The results of my initial analysis suggest that while the effect of the previous shot outcome on the current shot being made is statistically significant, the **magnitude of this effect is minimal**. The coefficient for the previous shot made variable in the logistic regression is negative and small, and the model’s pseudo R² value is virtually zero. This indicates that although there may be some dependency between successive shots, this relationship **explains almost none of the variation** in shot outcomes.

This finding is somewhat surprising to me, especially given my personal belief in the existence of the "hot hand" phenomenon. Intuitively, we often perceive players to go on streaks—making multiple shots in a row—suggesting a temporary boost in performance or confidence. Yet the data, at this level of analysis, appear to contradict that narrative.

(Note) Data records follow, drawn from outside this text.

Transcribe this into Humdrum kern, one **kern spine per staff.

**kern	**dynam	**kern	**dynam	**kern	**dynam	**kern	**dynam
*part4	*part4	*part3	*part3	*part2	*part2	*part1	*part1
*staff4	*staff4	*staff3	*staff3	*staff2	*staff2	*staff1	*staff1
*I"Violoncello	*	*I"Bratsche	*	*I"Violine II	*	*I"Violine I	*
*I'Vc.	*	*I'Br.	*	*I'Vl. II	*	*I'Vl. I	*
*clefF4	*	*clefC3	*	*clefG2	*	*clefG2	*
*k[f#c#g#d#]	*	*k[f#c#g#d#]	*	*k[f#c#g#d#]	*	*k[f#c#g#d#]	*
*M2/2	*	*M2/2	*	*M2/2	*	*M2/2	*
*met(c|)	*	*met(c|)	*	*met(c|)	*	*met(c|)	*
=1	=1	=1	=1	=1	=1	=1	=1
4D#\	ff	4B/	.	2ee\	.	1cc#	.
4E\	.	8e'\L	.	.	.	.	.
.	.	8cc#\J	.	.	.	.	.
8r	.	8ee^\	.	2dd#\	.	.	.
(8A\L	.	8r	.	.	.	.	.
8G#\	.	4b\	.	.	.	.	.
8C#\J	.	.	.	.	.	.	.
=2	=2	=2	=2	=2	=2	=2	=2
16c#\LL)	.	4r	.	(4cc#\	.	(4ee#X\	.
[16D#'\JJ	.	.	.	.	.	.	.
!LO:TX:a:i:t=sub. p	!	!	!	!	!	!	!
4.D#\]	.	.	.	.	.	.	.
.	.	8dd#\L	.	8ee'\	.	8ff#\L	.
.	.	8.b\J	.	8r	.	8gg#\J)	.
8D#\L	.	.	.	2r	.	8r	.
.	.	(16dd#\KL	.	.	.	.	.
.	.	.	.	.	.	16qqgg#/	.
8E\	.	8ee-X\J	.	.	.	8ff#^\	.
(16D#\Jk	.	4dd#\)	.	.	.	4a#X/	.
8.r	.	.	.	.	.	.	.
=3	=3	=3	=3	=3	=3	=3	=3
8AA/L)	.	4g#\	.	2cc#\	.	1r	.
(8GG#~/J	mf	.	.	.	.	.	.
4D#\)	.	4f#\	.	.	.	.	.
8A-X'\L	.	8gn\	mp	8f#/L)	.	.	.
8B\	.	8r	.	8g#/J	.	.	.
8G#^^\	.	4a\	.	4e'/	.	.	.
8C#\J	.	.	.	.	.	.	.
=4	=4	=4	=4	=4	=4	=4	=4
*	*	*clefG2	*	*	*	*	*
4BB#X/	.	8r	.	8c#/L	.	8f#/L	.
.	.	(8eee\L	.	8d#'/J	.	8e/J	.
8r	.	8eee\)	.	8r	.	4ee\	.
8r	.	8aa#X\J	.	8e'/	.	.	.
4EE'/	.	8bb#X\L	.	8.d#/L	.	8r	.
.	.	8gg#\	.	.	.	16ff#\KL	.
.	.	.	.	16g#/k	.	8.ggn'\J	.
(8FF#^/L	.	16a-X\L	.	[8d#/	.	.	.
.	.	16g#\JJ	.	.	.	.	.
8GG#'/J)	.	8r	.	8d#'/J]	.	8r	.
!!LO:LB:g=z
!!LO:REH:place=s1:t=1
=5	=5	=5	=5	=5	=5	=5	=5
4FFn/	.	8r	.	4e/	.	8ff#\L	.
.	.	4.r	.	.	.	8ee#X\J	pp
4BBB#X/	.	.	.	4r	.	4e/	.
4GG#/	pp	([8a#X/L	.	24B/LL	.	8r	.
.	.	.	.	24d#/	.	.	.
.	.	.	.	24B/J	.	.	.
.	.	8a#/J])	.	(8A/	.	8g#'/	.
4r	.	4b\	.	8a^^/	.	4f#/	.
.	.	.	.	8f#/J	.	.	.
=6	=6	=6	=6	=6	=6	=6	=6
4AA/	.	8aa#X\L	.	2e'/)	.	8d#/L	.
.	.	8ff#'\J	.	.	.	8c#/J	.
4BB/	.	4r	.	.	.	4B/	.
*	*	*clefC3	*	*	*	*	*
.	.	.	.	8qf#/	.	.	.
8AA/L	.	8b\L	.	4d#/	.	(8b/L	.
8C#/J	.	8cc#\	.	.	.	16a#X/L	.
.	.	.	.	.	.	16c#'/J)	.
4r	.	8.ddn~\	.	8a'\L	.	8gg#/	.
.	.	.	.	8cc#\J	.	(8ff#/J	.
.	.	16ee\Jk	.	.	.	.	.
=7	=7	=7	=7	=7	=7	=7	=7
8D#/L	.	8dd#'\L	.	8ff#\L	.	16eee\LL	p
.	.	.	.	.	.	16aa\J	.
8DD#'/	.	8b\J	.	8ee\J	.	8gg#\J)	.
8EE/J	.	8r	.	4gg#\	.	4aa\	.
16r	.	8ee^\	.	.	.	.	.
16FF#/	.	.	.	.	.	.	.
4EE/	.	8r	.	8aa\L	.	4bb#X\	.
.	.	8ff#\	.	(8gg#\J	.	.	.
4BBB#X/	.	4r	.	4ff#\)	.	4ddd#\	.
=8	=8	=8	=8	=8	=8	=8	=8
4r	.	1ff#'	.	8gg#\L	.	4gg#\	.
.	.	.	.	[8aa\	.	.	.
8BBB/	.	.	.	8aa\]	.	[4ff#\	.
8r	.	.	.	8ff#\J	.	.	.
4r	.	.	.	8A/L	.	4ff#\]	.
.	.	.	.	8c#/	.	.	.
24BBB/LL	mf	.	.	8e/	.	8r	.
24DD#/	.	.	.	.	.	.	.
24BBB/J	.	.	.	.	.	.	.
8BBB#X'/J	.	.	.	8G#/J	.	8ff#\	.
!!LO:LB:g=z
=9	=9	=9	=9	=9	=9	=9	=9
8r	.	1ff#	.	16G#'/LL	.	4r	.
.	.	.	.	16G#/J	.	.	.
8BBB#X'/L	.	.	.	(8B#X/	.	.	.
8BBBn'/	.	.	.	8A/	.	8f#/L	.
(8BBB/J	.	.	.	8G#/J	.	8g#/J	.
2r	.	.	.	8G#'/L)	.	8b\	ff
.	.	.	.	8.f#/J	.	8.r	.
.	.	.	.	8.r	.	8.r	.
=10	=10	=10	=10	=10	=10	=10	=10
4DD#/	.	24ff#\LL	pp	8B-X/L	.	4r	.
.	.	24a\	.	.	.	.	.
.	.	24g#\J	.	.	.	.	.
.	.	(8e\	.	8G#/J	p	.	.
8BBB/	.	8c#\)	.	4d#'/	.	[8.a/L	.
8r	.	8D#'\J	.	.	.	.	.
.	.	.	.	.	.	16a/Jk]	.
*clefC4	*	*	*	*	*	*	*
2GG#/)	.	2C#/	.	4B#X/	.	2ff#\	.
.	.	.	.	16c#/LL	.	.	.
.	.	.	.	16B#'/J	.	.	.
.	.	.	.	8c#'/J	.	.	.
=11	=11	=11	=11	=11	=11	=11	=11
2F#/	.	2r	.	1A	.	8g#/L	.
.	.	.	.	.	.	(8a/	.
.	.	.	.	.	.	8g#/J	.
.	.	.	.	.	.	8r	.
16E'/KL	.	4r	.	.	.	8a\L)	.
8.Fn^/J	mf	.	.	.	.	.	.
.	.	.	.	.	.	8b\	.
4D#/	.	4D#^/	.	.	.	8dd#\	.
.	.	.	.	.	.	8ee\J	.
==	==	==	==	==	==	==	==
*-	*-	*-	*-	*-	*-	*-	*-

However, this discrepancy between perception and statistical evidence has been a well-documented tension in previous research, and it likely stems from the **high degree of variability in shot outcomes**. Factors such as shot distance, defensive pressure, game context, and individual shooting style introduce a significant amount of noise that may obscure more subtle sequential patterns. Without accounting for these confounding variables, it becomes difficult to isolate the true effect of a prior shot on subsequent performance.

---

### Improving the Model

Given the size of the dataset, I believe there is an opportunity to refine the analysis by **reducing variation and improving control variables**. A more targeted approach could yield more meaningful insights. For instance, a promising direction would be to:

- **Narrow the analysis to specific shot types**, such as pull-up three-pointers, where mechanics and decision-making are more consistent.
- **Limit the player sample** to those who attempt a high volume of three-pointers per game (e.g., at least 5 attempts per game). This would reduce inter-player variability and focus the analysis on players more likely to exhibit streaky behavior.
- **Include more contextual variables**, such as time remaining on the shot clock, game quarter, or score differential, which could affect shot quality and decision-making.
- **Incorporate player fixed effects** in the model to control for individual shooting tendencies and ability. This would allow the model to focus on within-player variation rather than being dominated by differences between players.
- Consider using **sequence-based models**, such as Markov chains or hidden Markov models, which may be better suited to capturing streaky behavior and underlying "hot" or "cold" shooting states.

---

### Final Thoughts

In sum, the current analysis suggests that the hot hand effect is not strongly supported by a simple logistic regression using all shot types and players. However, this does not rule out its existence. Instead, it highlights the importance of controlling for **context and player-level effects** in uncovering more nuanced performance patterns. Future work will focus on refining the dataset and model to better account for variability and test the hot hand hypothesis under more controlled and realistic conditions.